Blaze came to novel writing by way of the theater and screenplays. He thinks of story in acts, rather than as one continuous process. He combines the classic seven-point-plot that most writers learn with a three-act structure to come up with a very insightful and necessary way of looking at storytelling. – Kristine Kathryn Rusch

 
 

BOOK PREVIEW

Excerpt

Author's Introductory Rambling Chapter

Unlike most of you, I came at modern fiction through a distinctly roundabout and confusing path that I wouldn't recommend to anyone who wants to be sane at the far end. (No comments from the peanut gallery, please.)

In the beginning, I was a poet. Long-form, un-rhyming, not following to any formal structure. (Technically, in the very beginning, I was an actor, and learned to breath the words before I worked myself up to writing them, but that's a story that requires you ply me with alcoholic beverages to hear.)

I don't rhyme. I write as I speak, using the turn of the language and the spaces on the page equally to impart a lesson. I've even published some of it for folks who wish to partake. The Forestal is a long piece. Epic and dark. Written over the course of about two years when I was in grad school, out in the nasty lands. You can see the sudden transition to desert as a motif for me being in a new land. Plus an imperial shit-ton of anger, unrelated, but nonetheless present.

Later, (much later, as we measure the miles), I gave up writing formal stuff and contented myself with table-top role-playing games (and the characters therein). That assuaged my creative needs. I did write a few stories in those days, but most of the interesting stuff was contained in an RPG I created in the late 90's that will never see the light of day, because then I'd have to share royalties with someone. (I'm currently in the process of giving the man that thing he wants most from this world. The Last Word.)

Later, I started writing stage plays. No, I don't know why either, except that J9 gets most of the blame there. She deserved it. Along the way, I had written several bad one-act plays, but I was using them to work out other things, so they served their purpose.

Then I met a dude who taught screen-writing. I worked with him for several years. (One of these days, we might even stumble into five million dollars or twenty-five, and make some of them into actual movies. Again, another story for another time.)

I learned the craft of screen-writing from him, which is entirely different from genre fiction, because it is primarily an auditory thing, with visuals a distant second and the written work a vague afterthought.

So when the woman who would become Wife #2 (Fabulous Publisher Babetm) convinced me to start writing for publication, I came at it a different way. Different analysis. Different format. Different structure.

That's because I started out in the Three Act Dramatic Structure for telling a story, something she hadn't really ever been exposed to all that much. Writers are taught to do it a different way, but I never learned those lessons, so I still see structure in Acts. (She's finally gotten used to me talking about any current story in terms of which Act I am currently pursuing.)

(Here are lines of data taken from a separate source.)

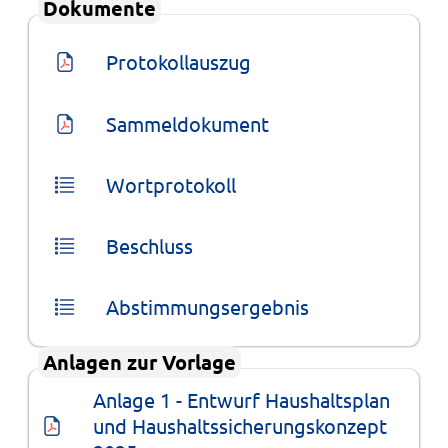
Dokumente
Protokollauszug
Sammeldokument
Wortprotokoll
Beschluss
Abstimmungsergebnis
Anlagen zur Vorlage
Anlage 1 - Entwurf Haushaltsplan 
und Haushaltssicherungskonzept 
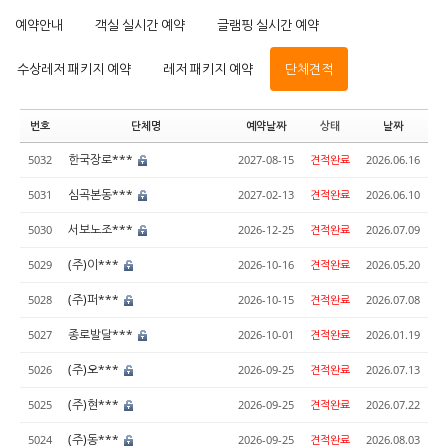
예약안내
객실 실시간 예약
글램핑 실시간 예약
수상레저 패키지 예약
레저 패키지 예약
단체견적
번호
단체명
예약날짜
상태
날짜
한국장로***
5032
2027-08-15
견적완료
2026.06.16
심곡본동***
5031
2027-02-13
견적완료
2026.06.10
서보노조***
5030
2026-12-25
견적완료
2026.07.09
(주)이***
5029
2026-10-16
견적완료
2026.05.20
(주)퍼***
5028
2026-10-15
견적완료
2026.07.08
종로발달***
5027
2026-10-01
견적완료
2026.01.19
(주)오***
5026
2026-09-25
견적완료
2026.07.13
(주)현***
5025
2026-09-25
견적완료
2026.07.22
(주)동***
5024
2026-09-25
견적완료
2026.08.03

Later, she explained to me Lester Dent's 7-Point-Plot-Structure, which was totally foreign, but underpins the basis of genre fiction. I had to write The Beginning Storyteller just to make sure I understood everything. (If it makes any sense to anyone else, that's just a bonus.)

But she suggested that my understanding of Acts and such was foreign to many of you, and would be a useful tool in your toolbox. That's all anything is. You learn words and put them together in new ways. You learn new ways to organize your thoughts on the page and paragraph differently as an exercise in mind control. (Stephen King is the reigning master of mind control.)

As the 7-Point-Plot-Structure (hereinafter 7PPS) is a tool, so is the Three-Act-Dramatic-Structure (hereinafter 3ADS, because I'm lazy and they aren't paying me by the word here.) It is a different way to think about your plot, and your story arcs, following the most visual methodologies you will find when you watch a movie or TV show.

Hopefully, it will help make you a better writer.